FEDELE CONGEDO

Oggi dovrei avere una percezione equilibrata della mia età e giungere facilmente alla conclusione, a pochi mesi dai 50, di essere diventato un uomo. Rispetto all’anima, potrei più comodamente mettermi al sicuro, riconoscendo un cammino ancora lungo, perché giungere ad essere veramente uomini è una conquista elevata.

Ci sono uomini che ti aiutano a diventare uomo, perché tracciano la strada e ti portano nel baricentro della tua vita. Alcuni di loro, pochissimi, sono ponti: lo fanno non solo per te, ma per un’intera comunità. Guglielmo Minervini era un ponte. Il Ponte GU. Era ed è un ponte e un cielo. Rendeva le ultime stelle familiari costellazioni. GU ha acceso il cielo di Puglia e l’ha reso unico. Per dieci anni è stato assessore regionale della Giunta Vendola. Ha inventato Bollenti Spiriti e molto altro, fino ad essere rivoluzione per un popolo intero. Alcuni hanno chiuso gli occhi: diciamo che hanno fatto finta di distrarsi e di non accorgersi che con lui è nata, giù in Puglia, la politica generativa. Malgrado tutto, ci siamo ritrovati in tantissimi a percorrere il Ponte GU dall’interno, con ogni mezzo: a piedi, in bicicletta, sui treni, sullo skate.

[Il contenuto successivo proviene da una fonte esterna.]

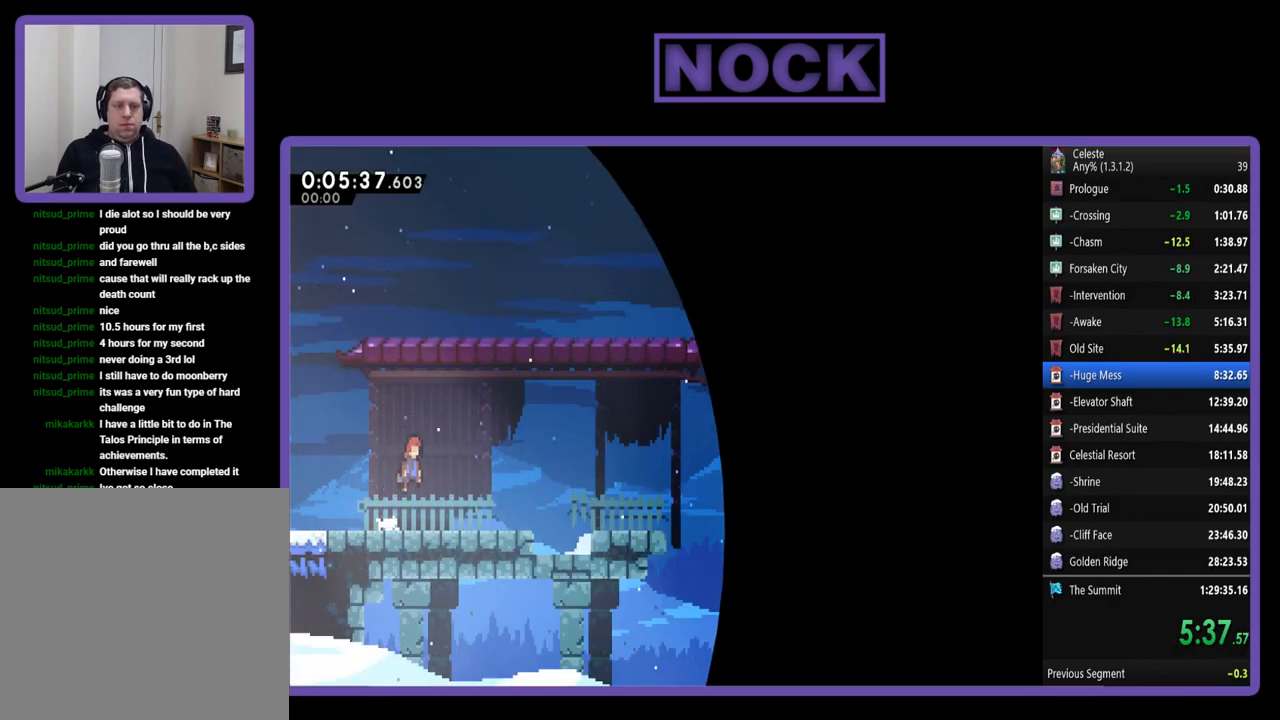
{"buttons": ["CIRCLE", "R2", "DPAD_DOWN", "DPAD_RIGHT"], "left_stick": "center", "events": [[83, "DPAD_DOWN", "down"], [83, "DPAD_RIGHT", "down"], [117, "CROSS", "up"], [450, "CIRCLE", "down"]]}
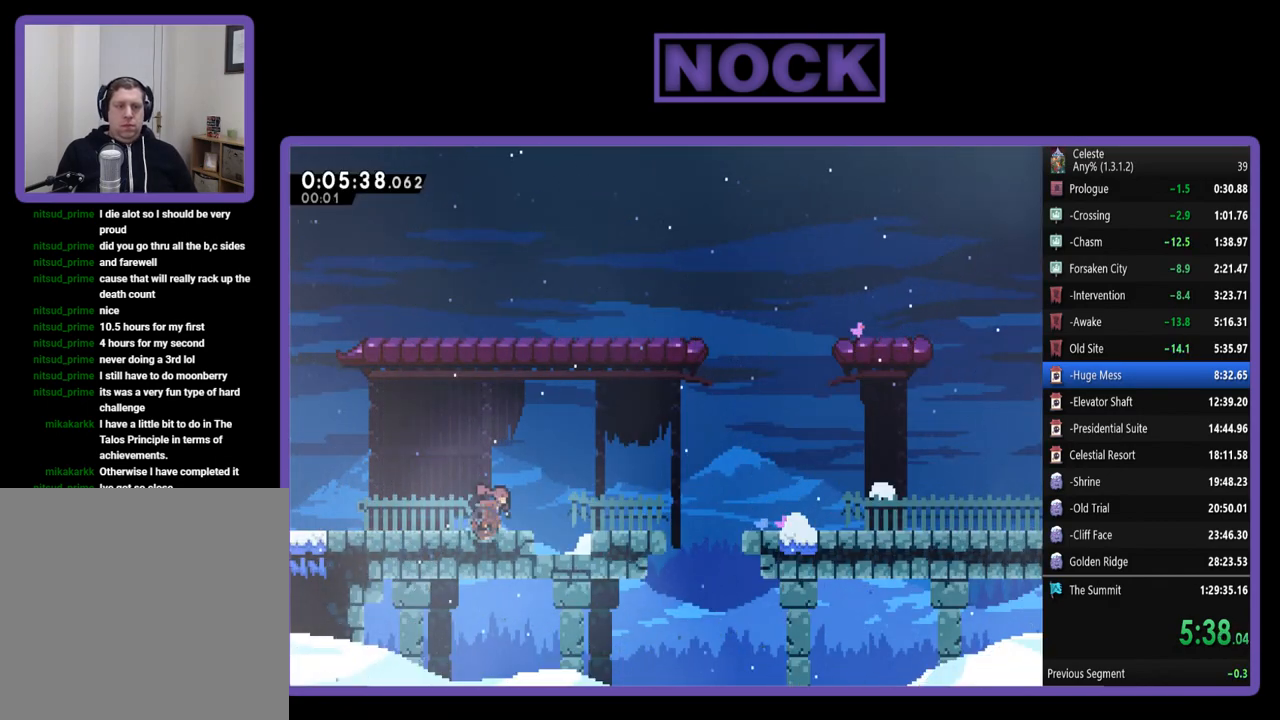
{"buttons": ["R2", "DPAD_RIGHT"], "left_stick": "center", "events": [[83, "CIRCLE", "up"], [150, "CROSS", "down"], [317, "DPAD_DOWN", "up"], [450, "CROSS", "up"]]}
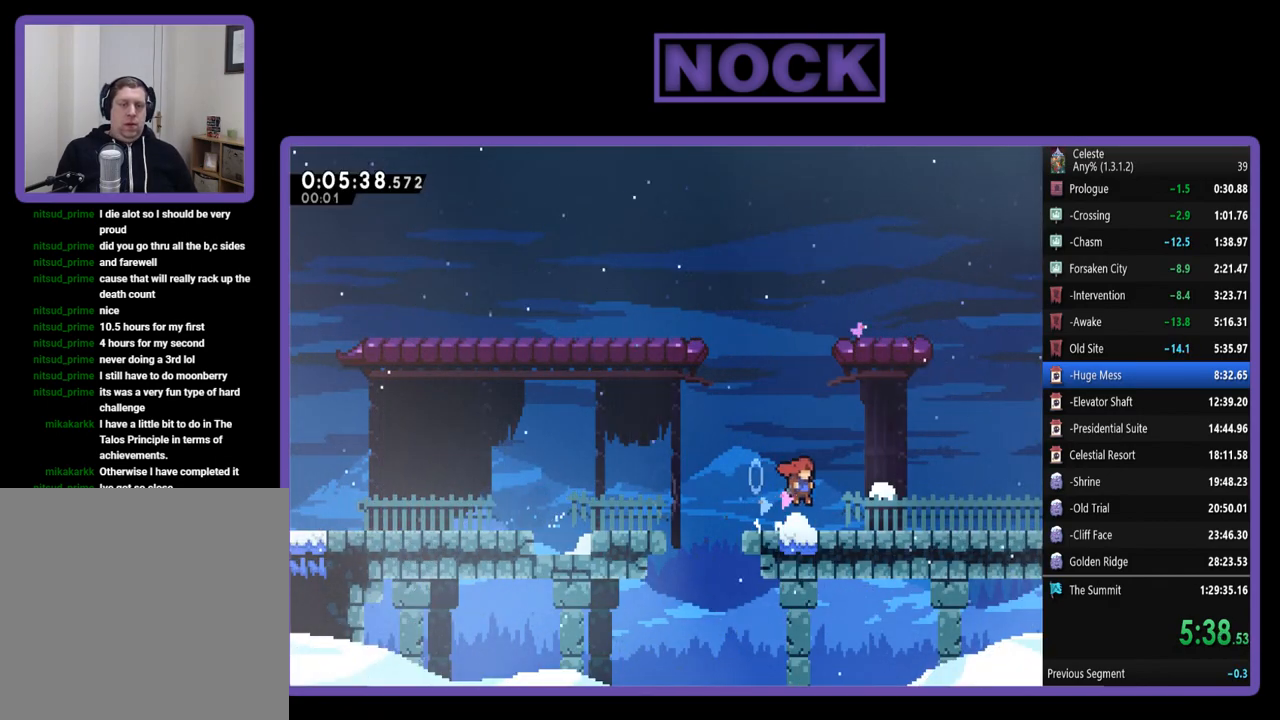
{"buttons": ["R2", "DPAD_DOWN", "DPAD_RIGHT"], "left_stick": "center", "events": [[283, "CIRCLE", "down"], [383, "DPAD_DOWN", "down"], [450, "CIRCLE", "up"]]}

Alcuni di noi erano acrobati, altri semplicemente scalzi. Tutti in cammino e senza rete, nessuno con la paura di cadere giù. Abbiamo avuto la consapevolezza del senso del passaggio. La dico con le parole di GU: da una missione della politica come attività di redistribuzione delle limitate risorse pubbliche, a processo continuo di attivazione delle vaste risorse sociali. La politica ha iniziato, “diciamolo meglio, a usare le risorse pubbliche, limitate e insufficienti, come leva per mobilitare il diffuso patrimonio di risorse latenti che giacciono sotto pelle nella comunità.” Tantissimi sanno di essere un pezzo di Guglielmo in cammino. È accaduto perché appunto le sue politiche generative hanno prodotto più valore di quanto ne abbiano speso, hanno raccolto più di quanto abbiano seminato.

Ci siamo messi in cammino ed ora siamo una libera foresta diffusa, perché GU era uomo che piantava alberi. Così, quando penso a questi anni, a tutte le persone che ho conosciuto ed al loro essere significative, quelle ritornano in me dopo e anche altrove, com’è accaduto quest’anno a Matera, Città risuonante, cielo acceso ribaltato di uomini e donne.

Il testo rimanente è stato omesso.